If personal data concerning you is processed, you are a data subject within the meaning of the GDPR and you have the following rights vis-à-vis the controller:

(1) Right of Access (Art. 15 GDPR)

You can request confirmation from the controller as to whether personal data concerning you is being processed by us. If such processing is taking place, you can request information from the controller about the following: the purposes for which the personal data is processed; the categories of personal data that are processed; the recipients or categories of recipients to whom the personal data concerning you has been or will be disclosed; the planned duration of storage of the personal data concerning you or, if specific information on this is not possible, criteria for determining the storage period; the existence of a right to rectification or erasure of personal data concerning you, a right to restriction of processing by the controller or a right to object to such processing; the existence of a right to lodge a complaint with a supervisory authority; all available information about the origin of the data if the personal data is not collected from the data subject; the existence of automated decision-making including profiling pursuant to Art. 22 para. 1 and 4 GDPR and - at least in these cases - meaningful information about the logic involved as well as the scope and intended effects of such processing for the data subject.

(2) Right to Rectification (Art. 16 GDPR)

You have a right to rectification and/or completion vis-à-vis the controller if the processed personal data concerning you is incorrect or incomplete.

(3) Right to Erasure (Art. 17 GDPR)

You can request that the controller erase personal data concerning you without undue delay, and the controller is obliged to erase this data without undue delay if one of the statutory reasons applies.

(4) Right to Restriction of Processing (Art. 18 GDPR)

You have the right to request the controller to restrict processing if one of the statutory requirements is met.

(5) Right to Data Portability (Art. 20 GDPR)

You have the right to receive the personal data concerning you that you have provided to the controller in a structured, commonly used and machine-readable format.

(6) Right to Object (Art. 21 GDPR)

You have the right to object at any time, on grounds relating to your particular situation, to processing of personal data concerning you.

(7) Right to Withdraw Data Protection Consent

You have the right to withdraw your data protection consent at any time. The withdrawal of consent shall not affect the lawfulness of processing based on consent before its withdrawal.

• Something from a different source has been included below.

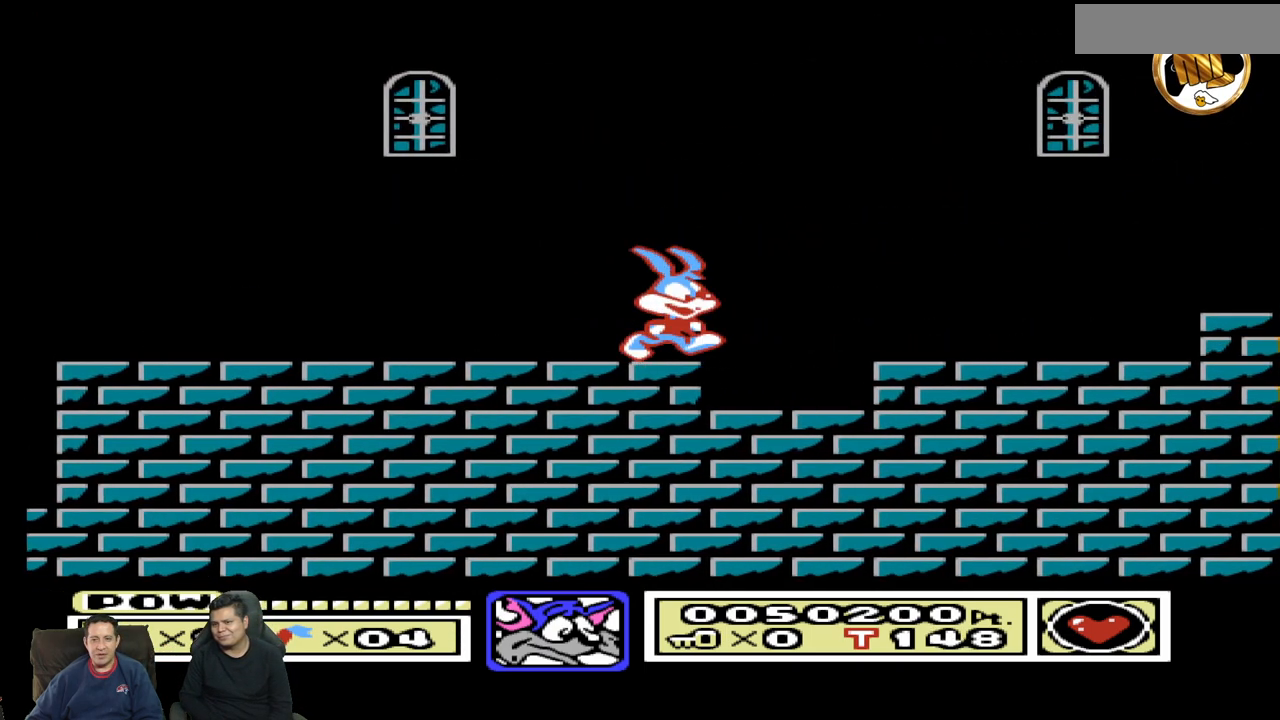
{"buttons": [], "events": [[50, "DPAD_RIGHT", "up"], [133, "DPAD_LEFT", "down"], [283, "DPAD_LEFT", "up"]]}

(8) Right to Lodge a Complaint with a Supervisory Authority

Without prejudice to any other administrative or judicial remedy, you have the right to lodge a complaint with a supervisory authority, in particular in the Member State of your habitual residence, place of work or place of the alleged infringement if you consider that the processing of personal data relating to you infringes the GDPR.

IV. Data Security

We use the widespread SSL procedure (Secure Socket Layer) in connection with the highest level of encryption supported by your browser when visiting the website. As a rule, this is 256-bit encryption. If your browser does not support 256-bit encryption, we use 128-bit v3 technology instead. You can recognize whether an individual page of our website is transmitted encrypted by the closed representation of the key or lock symbol in the lower status bar of your browser.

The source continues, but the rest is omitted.